Recent guidelines recognize the association between diabetes, NAFLD, and NASH, and call for increased vigilance and screening tests. According to guidelines from the American Association for the Study of Liver Diseases, the Fibrosis-4 Index or the NAFLD Fibrosis Score are clinically useful tools for identifying NAFLD in patients with higher likelihood of having bridging fibrosis or cirrhosis (). Vibration-controlled transient elastography or MRI are clinically useful tools for identifying advanced fibrosis in patients with NAFLD, whereas clinical decision aids, such as Fibrosis-4, NAFLD Fibrosis Score, or vibration-controlled transient elastography, can be used to identify patients at low or high risk for advanced fibrosis.
“If we have a patient with suspected NAFLD, we need to rule out alcohol use, we need to confirm NAFLD, and we need to risk stratify, and classify as low, intermediate, or high risk,” Dr. Mantzoros said. Most of his patients who meet criteria for high-risk NASH do not elect to undergo a liver biopsy. “I don’t blame them for that,” he said. “There is a 0.1 per 1,000 mortality risk, even in the best hands. If 80 million people who have fatty liver were to undergo a liver biopsy, we would have 16,000 deaths every year just because of that. We would not tolerate that.”
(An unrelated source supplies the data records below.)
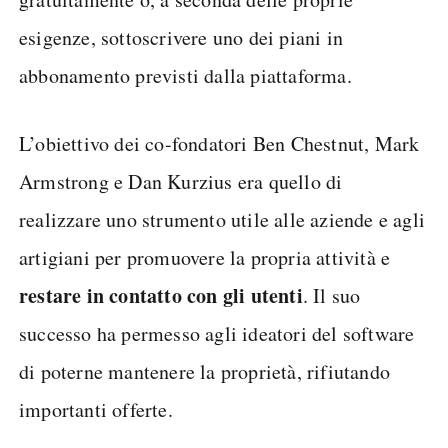
esigenze, sottoscrivere uno dei piani in
abbonamento previsti dalla piattaforma.
L’obiettivo dei co-fondatori Ben Chestnut, Mark
Armstrong e Dan Kurzius era quello di
realizzare uno strumento utile alle aziende e agli
artigiani per promuovere la propria attività e
restare in contatto con gli utenti
. Il suo
successo ha permesso agli ideatori del software
di poterne mantenere la proprietà, rifiutando
importanti offerte.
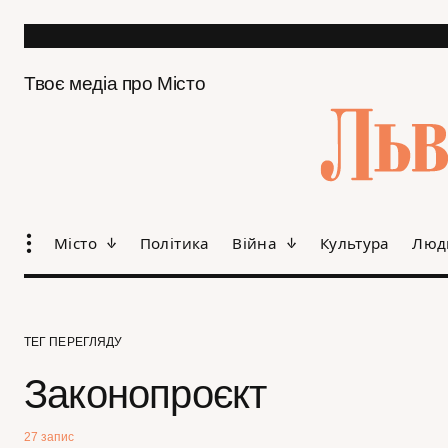
Твоє медіа про Місто
Місто
Політика
Війна
Культура
Люд
ТЕГ ПЕРЕГЛЯДУ
Законопроєкт
27 запис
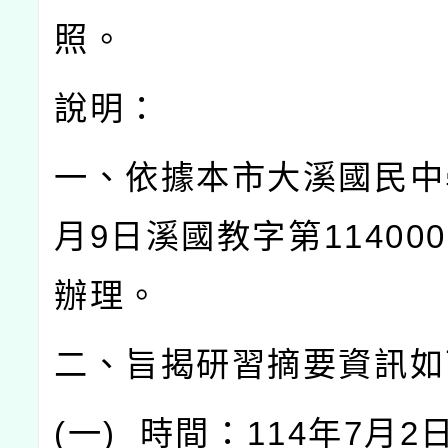
照。
說明：
一、依據本市大溪國民中
月
9
日溪國教字第
114000
辦理。
二、旨揭研習摘要資訊如
(
一
)
時間：
114
年
7
月
2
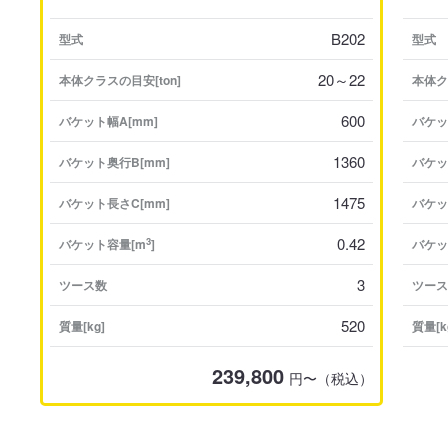
B202
型式
型式
20～22
本体クラスの目安[ton]
本体ク
600
バケット幅A[mm]
バケッ
1360
バケット奥行B[mm]
バケッ
1475
バケット長さC[mm]
バケッ
0.42
3
バケット容量[m
]
バケッ
3
ツース数
ツース
520
質量[kg]
質量[k
239,800
円〜（税込）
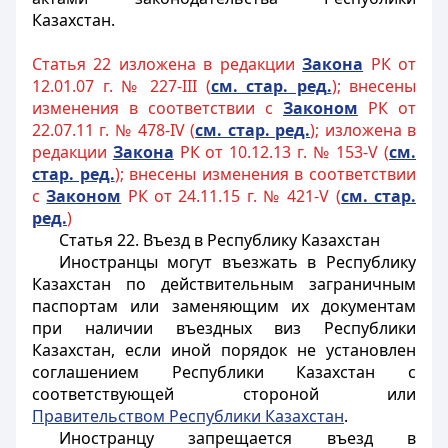
Казахстан.
Статья 22 изложена в редакции
Закона
РК от
12.01.07 г. № 227-III (
см. стар. ред.
); внесены
изменения в соответствии с
Законом
РК от
22.07.11 г. № 478-IV (
см. стар. ред.
); изложена в
редакции
Закона
РК от 10.12.13 г. № 153-V (
см.
стар. ред.
); внесены изменения в соответствии
с
Законом
РК от 24.11.15 г. № 421-V (
см. стар.
ред.
)
Статья 22. Въезд в Республику Казахстан
Иностранцы могут въезжать в Республику
Казахстан по действительным заграничным
паспортам или заменяющим их документам
при наличии въездных виз Республики
Казахстан, если иной порядок не установлен
соглашением Республики Казахстан с
соответствующей стороной или
Правительством Республики Казахстан
.
Иностранцу запрещается въезд в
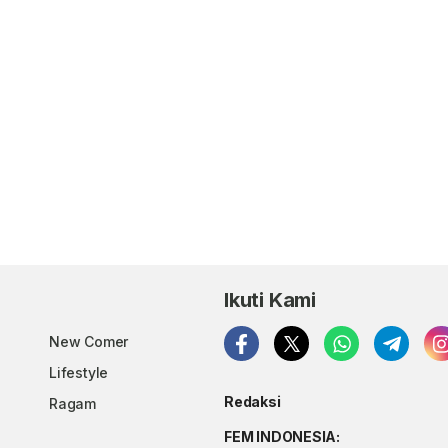
Ikuti Kami
New Comer
Lifestyle
Redaksi
Ragam
FEM INDONESIA:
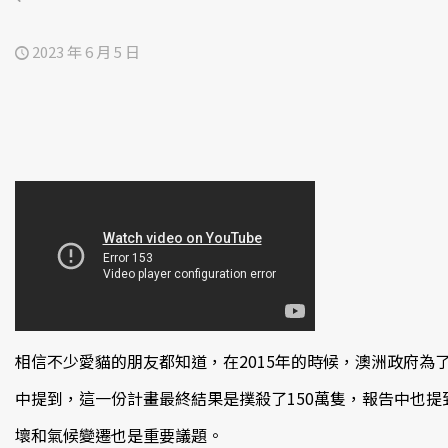
2023 年 6 月 5 日
相信不少愛貓的朋友都知道，在2015年的時候，澳洲政府為
中提到，這一份計畫最終結果是撲殺了150萬隻，報告中也提到
壞和氣候變遷也是重要議題。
Recently, Dr. Mantzoros and colleagues published a proof-of-concept study that proposes novel models using lipids, hormones, and glycans that can diagnose the presence of NASH, NAFLD, or healthy status with high accuracy (). “We are now working with companies to validate it and expand it, not only as a diagnostic marker, but as a prognostic marker, and to try to commercialize it in the future,” he said.
Current pharmacotherapies are limited to patients with biopsy-confirmed NASH and fibrosis. Pioglitazone is a first-line, off-label pharmacologic treatment, while vitamin E may be used in patients with biopsy-confirmed NASH without diabetes. Metformin, glucagonlike peptide–1 receptor agonists, and sodium-glucose transporter 2 inhibitors are either not recommended or have insufficient evidence to recommend their use. More than 60 phase 2 trials are planned or ongoing, Dr. Mantzoros added, with phase trials underway for cenicriviroc, elafibranor, obeticholic acid, and selonsertib.
The role of lifestyle management is also important. “The Mediterranean diet has the best evidence, along with exercise, to improve early stages of NAFLD,” he said. “Weight loss is very important. If the patient loses 10% of their weight or more, there is NASH resolution 90% of the time. With less weight loss, we have less resolution. The problem is that only 10% of patients or less can sustain a more than 90% weight loss over a year.”
Dr. Mantzoros reported being a shareholder of Coherus BioSciences and Pangea Therapeutics, having served as an adviser to Coherus, Novo Nordisk, and Genfit and having received research grants through his institution from Coherus, Eisai, and Novo Nordisk.